→ Try it
Start at the line with "После этого вставьте" in the records below, stop at the line with "добавить фото с", and return every line in that span exactly, the two end lines included.

→ Provided records
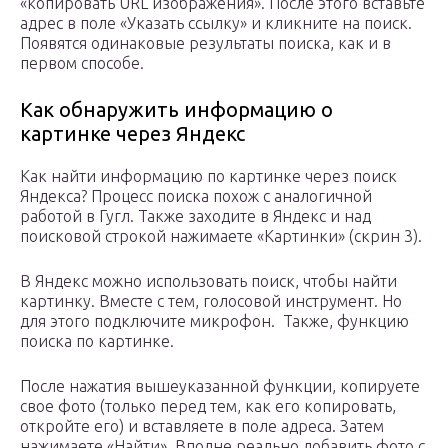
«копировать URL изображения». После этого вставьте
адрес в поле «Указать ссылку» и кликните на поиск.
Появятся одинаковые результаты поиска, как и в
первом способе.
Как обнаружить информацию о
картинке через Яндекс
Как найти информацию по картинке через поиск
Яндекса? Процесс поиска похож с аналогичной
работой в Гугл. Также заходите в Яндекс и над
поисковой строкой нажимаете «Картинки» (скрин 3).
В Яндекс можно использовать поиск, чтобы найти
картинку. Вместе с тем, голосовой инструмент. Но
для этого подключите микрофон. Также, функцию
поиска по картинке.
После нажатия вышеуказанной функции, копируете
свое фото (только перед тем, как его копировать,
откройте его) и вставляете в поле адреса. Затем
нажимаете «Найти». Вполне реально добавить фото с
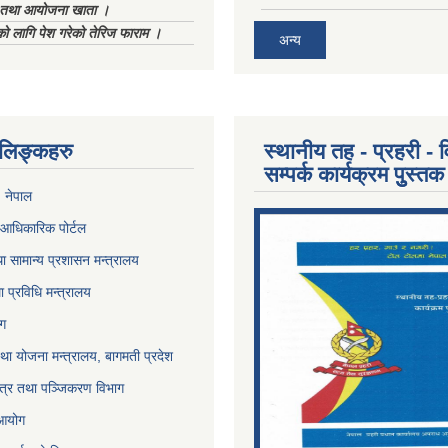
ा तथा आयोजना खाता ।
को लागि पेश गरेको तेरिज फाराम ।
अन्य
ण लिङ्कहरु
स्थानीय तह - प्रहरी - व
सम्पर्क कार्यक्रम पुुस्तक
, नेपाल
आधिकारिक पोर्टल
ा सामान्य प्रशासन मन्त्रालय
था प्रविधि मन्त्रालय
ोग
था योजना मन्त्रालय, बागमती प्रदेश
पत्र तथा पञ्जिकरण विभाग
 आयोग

==

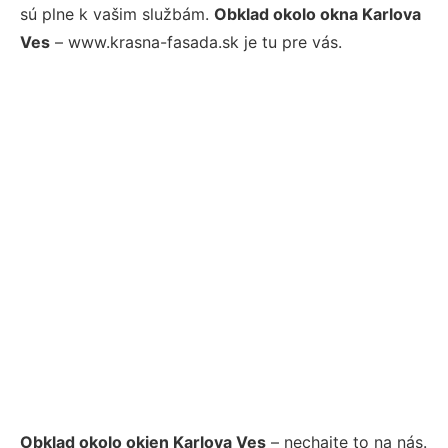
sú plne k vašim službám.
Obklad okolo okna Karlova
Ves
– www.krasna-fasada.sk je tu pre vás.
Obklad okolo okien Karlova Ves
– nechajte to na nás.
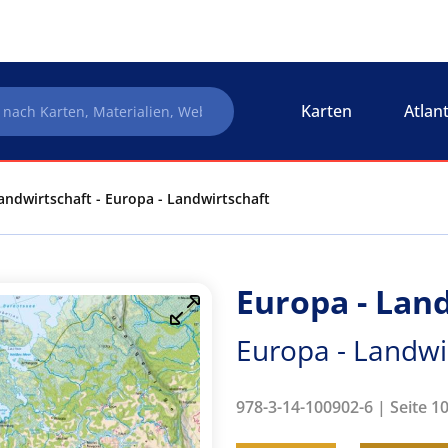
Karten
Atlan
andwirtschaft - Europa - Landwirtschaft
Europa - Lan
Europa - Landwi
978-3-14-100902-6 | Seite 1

...

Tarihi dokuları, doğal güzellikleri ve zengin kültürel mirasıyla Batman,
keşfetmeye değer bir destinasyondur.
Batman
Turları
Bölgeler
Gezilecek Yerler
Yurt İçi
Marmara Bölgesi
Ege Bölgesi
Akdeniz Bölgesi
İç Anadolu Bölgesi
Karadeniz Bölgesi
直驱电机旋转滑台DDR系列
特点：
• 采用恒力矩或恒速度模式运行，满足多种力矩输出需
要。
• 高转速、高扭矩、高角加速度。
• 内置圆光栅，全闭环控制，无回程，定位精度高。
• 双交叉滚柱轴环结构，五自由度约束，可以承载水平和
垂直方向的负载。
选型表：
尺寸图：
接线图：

→ Response
«копировать URL изображения». После этого вставьте
адрес в поле «Указать ссылку» и кликните на поиск.
Появятся одинаковые результаты поиска, как и в
первом способе.
Как обнаружить информацию о
картинке через Яндекс
Как найти информацию по картинке через поиск
Яндекса? Процесс поиска похож с аналогичной
работой в Гугл. Также заходите в Яндекс и над
поисковой строкой нажимаете «Картинки» (скрин 3).
В Яндекс можно использовать поиск, чтобы найти
картинку. Вместе с тем, голосовой инструмент. Но
для этого подключите микрофон. Также, функцию
поиска по картинке.
После нажатия вышеуказанной функции, копируете
свое фото (только перед тем, как его копировать,
откройте его) и вставляете в поле адреса. Затем
нажимаете «Найти». Вполне реально добавить фото с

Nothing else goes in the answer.